I never write about great new JavaScript features on this blog. That is because there is really nothing you can not do without great new features, and I prefer writing compatible code (that runs in Internet Explorer).
However some code is backend-only, and if Node.js supports a feature I can use it.
So, here are two great new things in JavaScript that I will start using in Node.js.
Optional Chaining
It is very common in JavaScript with code like:
price = inventory.articles.apple.price;
If inventory, articles or apple is null or undefined this will throw an error. One common way to do this is:
price = inventory && inventory.articles && inventory.articles.apple && inventory.articles.apple.price;
That is obviously not optimal. I myself have implemented a little function, so I do:
price = safeget(inventory,'articles','apple','price');
The elegant 2020 solution is:
price = inventory?.articles?.apple?.price;
Who wouldn’t want to do that? Well, you need to be aware that it will “fail silently” if something is missing, so you should probably not use it when you dont expect anything to be null or undefined, and not without handling the “error” properly.
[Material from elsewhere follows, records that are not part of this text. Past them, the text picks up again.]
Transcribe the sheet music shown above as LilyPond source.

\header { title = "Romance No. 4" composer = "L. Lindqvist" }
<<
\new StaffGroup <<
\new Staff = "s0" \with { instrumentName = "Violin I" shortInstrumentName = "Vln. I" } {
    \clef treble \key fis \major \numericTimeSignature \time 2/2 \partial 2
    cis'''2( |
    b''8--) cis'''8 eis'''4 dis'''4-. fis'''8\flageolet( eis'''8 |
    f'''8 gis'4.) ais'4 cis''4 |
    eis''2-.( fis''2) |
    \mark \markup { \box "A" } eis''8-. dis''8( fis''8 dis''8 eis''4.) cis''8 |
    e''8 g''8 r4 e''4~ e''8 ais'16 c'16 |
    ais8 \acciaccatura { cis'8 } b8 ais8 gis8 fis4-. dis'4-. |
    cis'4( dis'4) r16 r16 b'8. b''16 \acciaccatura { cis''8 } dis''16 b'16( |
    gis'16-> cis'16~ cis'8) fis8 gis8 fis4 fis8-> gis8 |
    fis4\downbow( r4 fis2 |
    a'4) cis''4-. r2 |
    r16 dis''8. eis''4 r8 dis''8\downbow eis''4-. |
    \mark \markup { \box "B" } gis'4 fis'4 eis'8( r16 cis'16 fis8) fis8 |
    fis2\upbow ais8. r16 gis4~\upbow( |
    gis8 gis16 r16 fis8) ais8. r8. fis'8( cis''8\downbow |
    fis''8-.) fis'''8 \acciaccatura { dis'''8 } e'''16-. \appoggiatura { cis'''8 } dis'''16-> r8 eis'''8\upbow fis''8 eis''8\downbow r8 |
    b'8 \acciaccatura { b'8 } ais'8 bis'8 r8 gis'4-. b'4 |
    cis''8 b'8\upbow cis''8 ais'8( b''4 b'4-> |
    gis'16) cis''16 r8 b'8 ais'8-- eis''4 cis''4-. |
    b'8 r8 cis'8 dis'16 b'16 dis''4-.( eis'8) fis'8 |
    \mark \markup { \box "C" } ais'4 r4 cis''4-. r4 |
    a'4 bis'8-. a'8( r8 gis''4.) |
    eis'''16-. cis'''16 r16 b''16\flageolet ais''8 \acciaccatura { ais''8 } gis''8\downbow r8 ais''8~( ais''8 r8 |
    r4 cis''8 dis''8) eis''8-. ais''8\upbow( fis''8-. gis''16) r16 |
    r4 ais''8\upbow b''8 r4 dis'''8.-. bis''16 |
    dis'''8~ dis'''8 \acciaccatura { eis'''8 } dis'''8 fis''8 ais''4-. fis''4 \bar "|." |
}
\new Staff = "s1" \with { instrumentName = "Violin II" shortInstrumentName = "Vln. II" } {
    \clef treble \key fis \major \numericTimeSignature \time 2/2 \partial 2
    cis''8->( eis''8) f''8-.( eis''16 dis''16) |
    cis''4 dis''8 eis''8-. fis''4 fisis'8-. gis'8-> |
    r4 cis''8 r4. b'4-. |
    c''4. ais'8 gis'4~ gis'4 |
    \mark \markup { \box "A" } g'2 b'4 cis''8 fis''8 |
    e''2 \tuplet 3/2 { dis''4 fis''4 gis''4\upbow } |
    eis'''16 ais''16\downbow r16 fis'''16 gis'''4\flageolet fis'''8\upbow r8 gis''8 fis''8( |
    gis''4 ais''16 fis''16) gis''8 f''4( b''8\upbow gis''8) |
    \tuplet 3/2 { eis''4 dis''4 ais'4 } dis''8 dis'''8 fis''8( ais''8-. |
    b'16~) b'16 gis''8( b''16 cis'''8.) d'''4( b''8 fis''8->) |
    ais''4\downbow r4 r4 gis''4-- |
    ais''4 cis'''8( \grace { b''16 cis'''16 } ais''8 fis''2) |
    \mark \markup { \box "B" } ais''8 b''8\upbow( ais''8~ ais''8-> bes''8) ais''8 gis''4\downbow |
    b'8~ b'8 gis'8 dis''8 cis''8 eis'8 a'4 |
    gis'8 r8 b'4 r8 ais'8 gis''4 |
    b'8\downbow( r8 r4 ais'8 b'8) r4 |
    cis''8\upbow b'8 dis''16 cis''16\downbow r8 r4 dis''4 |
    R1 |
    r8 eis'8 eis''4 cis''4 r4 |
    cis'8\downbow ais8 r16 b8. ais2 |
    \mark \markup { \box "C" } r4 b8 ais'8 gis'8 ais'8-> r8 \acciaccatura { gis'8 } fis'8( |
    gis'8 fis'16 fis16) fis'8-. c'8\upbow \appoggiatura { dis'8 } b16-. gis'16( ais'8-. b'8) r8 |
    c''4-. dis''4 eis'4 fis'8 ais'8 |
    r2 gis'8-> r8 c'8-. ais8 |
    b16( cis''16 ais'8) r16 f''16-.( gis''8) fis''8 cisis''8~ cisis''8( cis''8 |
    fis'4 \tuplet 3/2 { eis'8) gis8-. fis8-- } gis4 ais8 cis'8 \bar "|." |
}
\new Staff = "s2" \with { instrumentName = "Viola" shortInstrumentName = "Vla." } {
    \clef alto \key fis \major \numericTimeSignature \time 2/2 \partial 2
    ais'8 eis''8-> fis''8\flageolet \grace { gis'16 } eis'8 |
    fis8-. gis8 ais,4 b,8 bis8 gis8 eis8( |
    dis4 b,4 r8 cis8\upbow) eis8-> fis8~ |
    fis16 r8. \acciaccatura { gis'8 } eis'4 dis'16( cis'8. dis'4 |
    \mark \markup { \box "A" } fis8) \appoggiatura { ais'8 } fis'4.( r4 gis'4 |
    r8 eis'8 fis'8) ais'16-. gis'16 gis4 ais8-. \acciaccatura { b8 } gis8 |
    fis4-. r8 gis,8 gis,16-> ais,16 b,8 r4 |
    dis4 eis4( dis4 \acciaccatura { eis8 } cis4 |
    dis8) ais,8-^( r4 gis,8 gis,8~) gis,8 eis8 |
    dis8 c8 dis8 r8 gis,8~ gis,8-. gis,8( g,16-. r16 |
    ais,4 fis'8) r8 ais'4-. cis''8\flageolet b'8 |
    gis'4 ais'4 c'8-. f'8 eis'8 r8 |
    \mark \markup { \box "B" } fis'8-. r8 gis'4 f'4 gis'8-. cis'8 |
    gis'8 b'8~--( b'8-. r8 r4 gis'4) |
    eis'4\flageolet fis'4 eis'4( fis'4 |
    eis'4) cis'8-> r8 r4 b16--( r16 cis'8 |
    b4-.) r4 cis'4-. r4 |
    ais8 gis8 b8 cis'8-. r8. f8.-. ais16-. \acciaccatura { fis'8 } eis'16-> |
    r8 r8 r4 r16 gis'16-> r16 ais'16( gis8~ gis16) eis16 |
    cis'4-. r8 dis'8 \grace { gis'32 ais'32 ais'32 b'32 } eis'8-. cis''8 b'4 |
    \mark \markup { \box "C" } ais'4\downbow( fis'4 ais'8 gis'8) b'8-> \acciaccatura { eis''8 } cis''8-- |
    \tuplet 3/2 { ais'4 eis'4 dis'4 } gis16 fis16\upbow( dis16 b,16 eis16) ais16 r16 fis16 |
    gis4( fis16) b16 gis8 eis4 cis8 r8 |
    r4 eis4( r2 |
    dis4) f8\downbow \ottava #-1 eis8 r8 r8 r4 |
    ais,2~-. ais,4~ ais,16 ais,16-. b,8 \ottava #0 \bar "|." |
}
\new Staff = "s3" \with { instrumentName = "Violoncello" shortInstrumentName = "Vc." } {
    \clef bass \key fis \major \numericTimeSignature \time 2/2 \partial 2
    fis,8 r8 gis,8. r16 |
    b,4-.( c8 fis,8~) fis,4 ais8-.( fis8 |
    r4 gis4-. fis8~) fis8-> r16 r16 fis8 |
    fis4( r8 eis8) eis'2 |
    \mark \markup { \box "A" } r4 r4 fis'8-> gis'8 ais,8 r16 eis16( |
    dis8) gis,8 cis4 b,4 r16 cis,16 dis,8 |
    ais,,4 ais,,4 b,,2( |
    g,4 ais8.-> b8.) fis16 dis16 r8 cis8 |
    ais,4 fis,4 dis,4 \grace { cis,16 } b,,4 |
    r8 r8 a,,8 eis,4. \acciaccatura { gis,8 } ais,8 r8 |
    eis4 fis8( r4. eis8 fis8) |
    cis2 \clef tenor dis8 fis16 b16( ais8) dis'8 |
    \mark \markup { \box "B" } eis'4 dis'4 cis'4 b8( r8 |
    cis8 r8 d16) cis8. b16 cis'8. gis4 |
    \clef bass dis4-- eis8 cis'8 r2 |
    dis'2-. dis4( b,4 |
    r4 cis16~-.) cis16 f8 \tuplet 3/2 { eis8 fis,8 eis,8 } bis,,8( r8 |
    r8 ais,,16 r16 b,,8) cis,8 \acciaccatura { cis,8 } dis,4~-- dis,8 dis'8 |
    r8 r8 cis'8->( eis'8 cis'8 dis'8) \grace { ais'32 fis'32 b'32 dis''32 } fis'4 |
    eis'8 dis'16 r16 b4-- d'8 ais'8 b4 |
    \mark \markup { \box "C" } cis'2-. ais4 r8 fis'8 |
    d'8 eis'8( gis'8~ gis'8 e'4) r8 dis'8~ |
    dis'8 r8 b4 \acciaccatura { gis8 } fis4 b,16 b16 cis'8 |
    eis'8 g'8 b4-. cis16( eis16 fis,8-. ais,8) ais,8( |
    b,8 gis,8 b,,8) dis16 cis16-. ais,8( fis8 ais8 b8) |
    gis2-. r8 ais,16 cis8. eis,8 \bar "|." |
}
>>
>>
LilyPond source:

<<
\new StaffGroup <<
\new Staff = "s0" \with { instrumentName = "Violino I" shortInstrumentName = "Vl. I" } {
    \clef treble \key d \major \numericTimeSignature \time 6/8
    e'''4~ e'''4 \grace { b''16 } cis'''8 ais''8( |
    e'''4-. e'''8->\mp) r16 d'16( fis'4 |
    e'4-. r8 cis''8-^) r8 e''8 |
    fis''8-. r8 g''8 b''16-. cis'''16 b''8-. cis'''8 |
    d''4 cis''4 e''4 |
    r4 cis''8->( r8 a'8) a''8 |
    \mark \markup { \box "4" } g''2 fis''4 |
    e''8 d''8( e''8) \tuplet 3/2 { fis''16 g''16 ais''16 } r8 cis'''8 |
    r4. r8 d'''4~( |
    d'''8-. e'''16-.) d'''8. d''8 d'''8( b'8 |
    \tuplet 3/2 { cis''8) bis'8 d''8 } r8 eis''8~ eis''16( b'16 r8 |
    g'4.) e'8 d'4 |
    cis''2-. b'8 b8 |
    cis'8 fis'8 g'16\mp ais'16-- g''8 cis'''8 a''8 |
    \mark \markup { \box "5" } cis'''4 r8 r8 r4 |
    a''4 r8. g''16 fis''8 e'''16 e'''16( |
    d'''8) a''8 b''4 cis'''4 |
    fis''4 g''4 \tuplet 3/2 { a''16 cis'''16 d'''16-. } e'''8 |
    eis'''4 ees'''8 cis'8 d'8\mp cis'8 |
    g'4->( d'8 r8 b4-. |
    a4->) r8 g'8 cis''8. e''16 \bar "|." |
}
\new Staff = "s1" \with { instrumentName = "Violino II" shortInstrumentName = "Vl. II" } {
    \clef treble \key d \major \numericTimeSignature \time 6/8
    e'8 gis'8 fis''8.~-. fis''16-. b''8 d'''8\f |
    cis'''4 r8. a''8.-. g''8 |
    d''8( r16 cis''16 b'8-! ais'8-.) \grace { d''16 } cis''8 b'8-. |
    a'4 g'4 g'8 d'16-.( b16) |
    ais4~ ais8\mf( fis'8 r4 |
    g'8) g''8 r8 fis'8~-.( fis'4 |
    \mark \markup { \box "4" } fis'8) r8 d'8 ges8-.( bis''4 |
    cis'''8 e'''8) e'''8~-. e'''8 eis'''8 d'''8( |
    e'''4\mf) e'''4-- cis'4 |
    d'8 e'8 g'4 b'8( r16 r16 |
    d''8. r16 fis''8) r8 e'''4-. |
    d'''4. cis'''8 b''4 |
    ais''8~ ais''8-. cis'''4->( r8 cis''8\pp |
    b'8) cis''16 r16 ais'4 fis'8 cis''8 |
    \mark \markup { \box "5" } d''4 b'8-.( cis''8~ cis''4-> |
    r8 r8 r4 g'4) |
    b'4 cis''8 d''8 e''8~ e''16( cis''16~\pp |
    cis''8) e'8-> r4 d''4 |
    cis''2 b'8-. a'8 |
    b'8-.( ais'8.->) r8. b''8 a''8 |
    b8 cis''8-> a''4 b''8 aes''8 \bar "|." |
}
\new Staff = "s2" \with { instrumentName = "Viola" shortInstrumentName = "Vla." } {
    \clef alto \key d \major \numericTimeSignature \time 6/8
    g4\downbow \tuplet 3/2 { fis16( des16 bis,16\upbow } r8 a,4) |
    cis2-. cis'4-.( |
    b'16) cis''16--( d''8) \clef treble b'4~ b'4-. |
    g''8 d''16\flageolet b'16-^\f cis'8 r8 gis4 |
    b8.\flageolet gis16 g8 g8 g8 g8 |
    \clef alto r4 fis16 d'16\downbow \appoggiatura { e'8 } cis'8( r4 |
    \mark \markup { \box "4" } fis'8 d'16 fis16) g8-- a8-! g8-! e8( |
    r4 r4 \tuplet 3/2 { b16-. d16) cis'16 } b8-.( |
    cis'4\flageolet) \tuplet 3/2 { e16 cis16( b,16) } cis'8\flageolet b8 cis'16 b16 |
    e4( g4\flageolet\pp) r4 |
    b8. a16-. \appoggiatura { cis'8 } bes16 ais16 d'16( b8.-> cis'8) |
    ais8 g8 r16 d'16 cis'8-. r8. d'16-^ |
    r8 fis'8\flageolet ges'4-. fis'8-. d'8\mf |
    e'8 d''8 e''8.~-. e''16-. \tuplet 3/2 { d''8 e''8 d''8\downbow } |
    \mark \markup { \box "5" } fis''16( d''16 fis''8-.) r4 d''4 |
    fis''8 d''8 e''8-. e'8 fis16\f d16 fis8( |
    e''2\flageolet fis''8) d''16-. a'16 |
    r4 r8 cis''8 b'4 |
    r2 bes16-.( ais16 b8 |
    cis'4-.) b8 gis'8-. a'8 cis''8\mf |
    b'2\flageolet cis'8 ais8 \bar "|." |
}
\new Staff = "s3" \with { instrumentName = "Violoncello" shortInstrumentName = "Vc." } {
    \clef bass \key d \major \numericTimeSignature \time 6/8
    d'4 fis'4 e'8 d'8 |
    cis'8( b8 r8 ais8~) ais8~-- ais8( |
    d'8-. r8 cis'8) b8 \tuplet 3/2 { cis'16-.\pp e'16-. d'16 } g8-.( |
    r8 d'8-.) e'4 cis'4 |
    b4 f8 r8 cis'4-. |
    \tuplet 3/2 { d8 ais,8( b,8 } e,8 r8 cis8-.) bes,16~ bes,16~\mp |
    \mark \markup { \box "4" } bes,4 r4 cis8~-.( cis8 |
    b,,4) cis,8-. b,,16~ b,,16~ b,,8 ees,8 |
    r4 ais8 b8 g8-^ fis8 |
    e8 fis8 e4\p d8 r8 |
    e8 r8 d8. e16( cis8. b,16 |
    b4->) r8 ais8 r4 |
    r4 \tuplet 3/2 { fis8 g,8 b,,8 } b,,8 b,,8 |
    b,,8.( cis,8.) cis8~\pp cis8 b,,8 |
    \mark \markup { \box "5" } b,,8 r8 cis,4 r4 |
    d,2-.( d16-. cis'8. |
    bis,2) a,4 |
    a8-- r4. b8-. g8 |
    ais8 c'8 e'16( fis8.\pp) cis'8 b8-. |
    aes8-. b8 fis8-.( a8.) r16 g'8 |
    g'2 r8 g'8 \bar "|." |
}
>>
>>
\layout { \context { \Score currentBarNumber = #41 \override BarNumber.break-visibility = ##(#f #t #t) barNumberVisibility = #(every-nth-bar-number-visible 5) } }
If you replace . with ?. everywhere in your code, you will just detect your errors later when your code gives the wrong result rather than crashing.
Nullish Coalescing
It is very common to write code like:
connection.port = port || 80; connection.host = server || 'www.bing.com'; array = new Array(size || default_size);
The problem is that sometimes a “falsy value” (0, false, empty string) is a valid value, but it will be replaced by the default value. The port above can not be set to 0, and the host can not be set to ”;
I often do things like:
connection.port = 'number' === typeof port ? port : 80; connection.host = null == server ? 'www.bing.com' : server;
However, there is now a better way in JavaScript:
connection.port = port ?? 80; connection.host = server ?? 'www.bing.com'; array = new Array(size ?? default_size);
This will only fall back to the default value if port/server/size is null/undefined. Much of the time, this is what you want.
However, you still may need to do proper validation, so if you used to do:
connection.port = validatePort(port) ? port : 80;
you shall probably keep doing it.
Conclusion
If your target environment supports Optional chaining and Nullish coalescing, take advantage of it. Node.js 14 supports it.